以下のdummy-podは1ノードに1Podしか配置できない設定になっているので、dummy-podのPod数分のノードが必ず生成されている状況を作ります。
apiVersion: apps/v1 kind: Deployment metadata: name: dummy-deployment spec: replicas: 2 #ノードの最小台数設定 selector: matchLabels: name: dummy-pod template: metadata: labels: name: dummy-pod spec: containers: - image: public.ecr.aws/docker/library/busybox:latest imagePullPolicy: IfNotPresent name: dummy-pod command: ["sleep", "infinity"] terminationGracePeriodSeconds: 10 affinity: podAntiAffinity: requiredDuringSchedulingIgnoredDuringExecution: - topologyKey: "kubernetes.io/hostname" labelSelector: matchExpressions: - key: name operator: In values: - dummy-pod
想定通りスケールインが発生しない
導入試験中に本来スケールインされる状態でスケールインが実施されないケースにあたりました。

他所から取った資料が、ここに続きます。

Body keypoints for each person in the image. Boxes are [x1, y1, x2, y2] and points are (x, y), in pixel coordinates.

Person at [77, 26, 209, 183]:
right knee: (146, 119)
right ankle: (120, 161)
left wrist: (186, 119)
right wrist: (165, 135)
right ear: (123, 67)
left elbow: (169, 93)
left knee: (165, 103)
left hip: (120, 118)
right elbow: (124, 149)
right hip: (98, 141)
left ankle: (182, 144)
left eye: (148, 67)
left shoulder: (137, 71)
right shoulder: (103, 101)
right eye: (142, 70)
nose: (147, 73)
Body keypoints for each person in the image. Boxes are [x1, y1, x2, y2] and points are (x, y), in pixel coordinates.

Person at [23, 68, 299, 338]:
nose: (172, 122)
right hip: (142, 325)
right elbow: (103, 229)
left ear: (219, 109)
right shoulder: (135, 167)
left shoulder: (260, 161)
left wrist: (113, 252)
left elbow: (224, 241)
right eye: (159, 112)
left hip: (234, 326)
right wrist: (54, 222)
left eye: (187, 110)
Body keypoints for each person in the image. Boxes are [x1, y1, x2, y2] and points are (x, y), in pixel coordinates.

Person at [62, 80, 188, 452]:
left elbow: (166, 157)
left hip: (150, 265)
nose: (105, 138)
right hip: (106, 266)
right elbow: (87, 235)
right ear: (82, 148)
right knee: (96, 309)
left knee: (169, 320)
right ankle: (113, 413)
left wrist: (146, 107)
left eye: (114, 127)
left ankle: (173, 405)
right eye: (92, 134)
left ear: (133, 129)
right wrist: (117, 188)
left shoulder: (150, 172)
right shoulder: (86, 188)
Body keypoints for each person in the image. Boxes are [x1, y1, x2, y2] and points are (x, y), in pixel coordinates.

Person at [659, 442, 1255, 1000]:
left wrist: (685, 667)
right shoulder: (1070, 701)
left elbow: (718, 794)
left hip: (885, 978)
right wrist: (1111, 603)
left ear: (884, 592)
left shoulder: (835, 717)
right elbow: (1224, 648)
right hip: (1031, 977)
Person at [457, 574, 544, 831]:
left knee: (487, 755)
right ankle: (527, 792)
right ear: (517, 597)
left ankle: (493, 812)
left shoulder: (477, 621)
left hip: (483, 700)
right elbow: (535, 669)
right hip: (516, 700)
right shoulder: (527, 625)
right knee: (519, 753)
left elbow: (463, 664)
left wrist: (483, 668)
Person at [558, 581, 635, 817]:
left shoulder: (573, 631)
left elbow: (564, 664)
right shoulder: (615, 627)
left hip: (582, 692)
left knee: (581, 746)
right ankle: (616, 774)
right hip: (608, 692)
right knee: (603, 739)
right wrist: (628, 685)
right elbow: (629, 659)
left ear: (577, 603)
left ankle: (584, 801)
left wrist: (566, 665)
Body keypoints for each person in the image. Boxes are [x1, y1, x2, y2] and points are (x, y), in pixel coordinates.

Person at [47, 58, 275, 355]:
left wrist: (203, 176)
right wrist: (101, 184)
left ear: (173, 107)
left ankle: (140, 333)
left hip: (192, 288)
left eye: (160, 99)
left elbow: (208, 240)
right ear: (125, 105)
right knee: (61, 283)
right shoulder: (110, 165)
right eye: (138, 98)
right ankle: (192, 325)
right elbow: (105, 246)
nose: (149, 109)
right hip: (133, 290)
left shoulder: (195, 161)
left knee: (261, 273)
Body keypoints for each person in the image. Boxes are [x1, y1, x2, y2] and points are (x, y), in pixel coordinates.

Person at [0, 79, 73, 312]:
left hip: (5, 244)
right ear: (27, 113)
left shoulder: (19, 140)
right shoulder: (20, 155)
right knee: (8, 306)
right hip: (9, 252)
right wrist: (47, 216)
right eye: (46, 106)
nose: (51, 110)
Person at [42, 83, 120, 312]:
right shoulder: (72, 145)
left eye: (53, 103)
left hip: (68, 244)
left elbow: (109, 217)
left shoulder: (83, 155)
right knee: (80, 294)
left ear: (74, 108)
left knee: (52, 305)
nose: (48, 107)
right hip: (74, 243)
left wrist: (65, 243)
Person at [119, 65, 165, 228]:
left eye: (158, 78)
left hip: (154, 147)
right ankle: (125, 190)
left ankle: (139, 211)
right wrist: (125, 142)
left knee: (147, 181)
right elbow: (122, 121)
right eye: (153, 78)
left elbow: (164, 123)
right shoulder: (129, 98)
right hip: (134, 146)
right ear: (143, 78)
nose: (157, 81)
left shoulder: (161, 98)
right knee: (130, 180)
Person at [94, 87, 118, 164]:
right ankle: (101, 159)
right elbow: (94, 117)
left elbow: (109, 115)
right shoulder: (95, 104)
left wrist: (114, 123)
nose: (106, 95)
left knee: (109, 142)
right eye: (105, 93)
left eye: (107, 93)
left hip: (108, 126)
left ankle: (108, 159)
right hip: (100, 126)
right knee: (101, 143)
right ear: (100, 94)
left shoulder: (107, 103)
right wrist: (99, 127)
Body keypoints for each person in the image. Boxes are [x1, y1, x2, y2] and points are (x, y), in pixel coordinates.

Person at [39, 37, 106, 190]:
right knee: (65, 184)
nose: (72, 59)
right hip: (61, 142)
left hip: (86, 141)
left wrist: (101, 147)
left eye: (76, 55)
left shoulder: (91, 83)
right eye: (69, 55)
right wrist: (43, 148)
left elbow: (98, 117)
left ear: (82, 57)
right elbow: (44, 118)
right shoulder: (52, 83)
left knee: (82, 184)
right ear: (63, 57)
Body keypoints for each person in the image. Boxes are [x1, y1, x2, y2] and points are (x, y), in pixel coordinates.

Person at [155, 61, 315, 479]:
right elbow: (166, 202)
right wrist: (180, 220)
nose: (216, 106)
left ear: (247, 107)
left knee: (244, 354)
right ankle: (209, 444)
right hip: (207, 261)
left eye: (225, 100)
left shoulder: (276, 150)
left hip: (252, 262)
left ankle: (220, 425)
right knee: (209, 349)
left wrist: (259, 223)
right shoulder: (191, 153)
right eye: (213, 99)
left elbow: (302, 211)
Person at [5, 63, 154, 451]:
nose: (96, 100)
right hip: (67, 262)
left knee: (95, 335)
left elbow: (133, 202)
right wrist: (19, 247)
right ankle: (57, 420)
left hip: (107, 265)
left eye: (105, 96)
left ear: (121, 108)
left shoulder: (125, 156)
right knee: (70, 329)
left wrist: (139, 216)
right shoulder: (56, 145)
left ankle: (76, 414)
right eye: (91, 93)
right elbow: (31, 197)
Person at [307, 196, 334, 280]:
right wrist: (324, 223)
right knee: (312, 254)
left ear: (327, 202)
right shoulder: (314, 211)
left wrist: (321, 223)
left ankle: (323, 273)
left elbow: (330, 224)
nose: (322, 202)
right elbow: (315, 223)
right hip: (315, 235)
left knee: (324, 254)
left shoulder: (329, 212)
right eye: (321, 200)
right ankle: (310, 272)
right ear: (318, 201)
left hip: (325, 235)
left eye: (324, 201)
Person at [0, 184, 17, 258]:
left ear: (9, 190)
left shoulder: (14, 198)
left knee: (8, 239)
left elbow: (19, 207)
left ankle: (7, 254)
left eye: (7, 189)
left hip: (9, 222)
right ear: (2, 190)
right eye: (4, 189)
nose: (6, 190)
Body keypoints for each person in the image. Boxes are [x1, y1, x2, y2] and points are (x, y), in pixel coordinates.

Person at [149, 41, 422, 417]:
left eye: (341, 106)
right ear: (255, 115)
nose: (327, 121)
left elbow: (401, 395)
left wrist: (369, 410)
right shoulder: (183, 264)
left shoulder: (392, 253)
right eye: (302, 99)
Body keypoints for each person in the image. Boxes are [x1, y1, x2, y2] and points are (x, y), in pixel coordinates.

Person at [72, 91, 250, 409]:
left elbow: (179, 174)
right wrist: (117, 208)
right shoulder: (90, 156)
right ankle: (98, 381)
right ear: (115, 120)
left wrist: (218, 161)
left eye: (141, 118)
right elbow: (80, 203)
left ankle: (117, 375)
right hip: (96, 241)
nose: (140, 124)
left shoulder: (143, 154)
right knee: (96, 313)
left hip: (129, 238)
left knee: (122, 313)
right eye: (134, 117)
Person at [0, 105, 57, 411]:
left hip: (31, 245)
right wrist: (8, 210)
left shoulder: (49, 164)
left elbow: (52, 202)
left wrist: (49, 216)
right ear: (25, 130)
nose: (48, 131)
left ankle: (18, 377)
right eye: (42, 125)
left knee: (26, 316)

推測の域ではありますが、KarpenterはtopologySpreadConstraintsの設定がScheduleAnywayであろうと、topologySpreadConstraintsの条件を満たせる時のみスケールインをします。
例えば、Deploymentに以下のようなノード分散の設定をして、2ノードに1Podずつ配置されている場合、リソース的に余裕があってもスケールインされませんでした。
topologySpreadConstraints: - topologyKey: kubernetes.io/hostname maxSkew: 1 whenUnsatisfiable: ScheduleAnyway labelSelector: matchLabels: name: pod
おそらくPodを移動するとmaxSkewの値を超えるためにPodが移動できないと推測されます。
上記の場合ですと、maxSkewを2に変更するとスケールインが実施されました。
Karpenterを導入する際は、topologySpreadConstraintsの設定の見直しを実施しないとノードのリソース効率が悪くなるので注意が必要です。
まとめ
Karpenterを導入することでノードのリソース効率が上がりますが、Karpenter用のサーバコストも発生するので、ノードのスケーリングがあまり発生しないような環境ではCAを利用する方が良いと考えられます。
弊社では、ノードのスケーリングが頻繁に起きるため、Karpenterを導入したおかげでノード効率が向上しEC2コストを抑えることができました。
また、移行しただけでは逆にノードのリソース効率が下がることもあるので、導入の際にはKarpenter用に設定の見直しをする必要があります。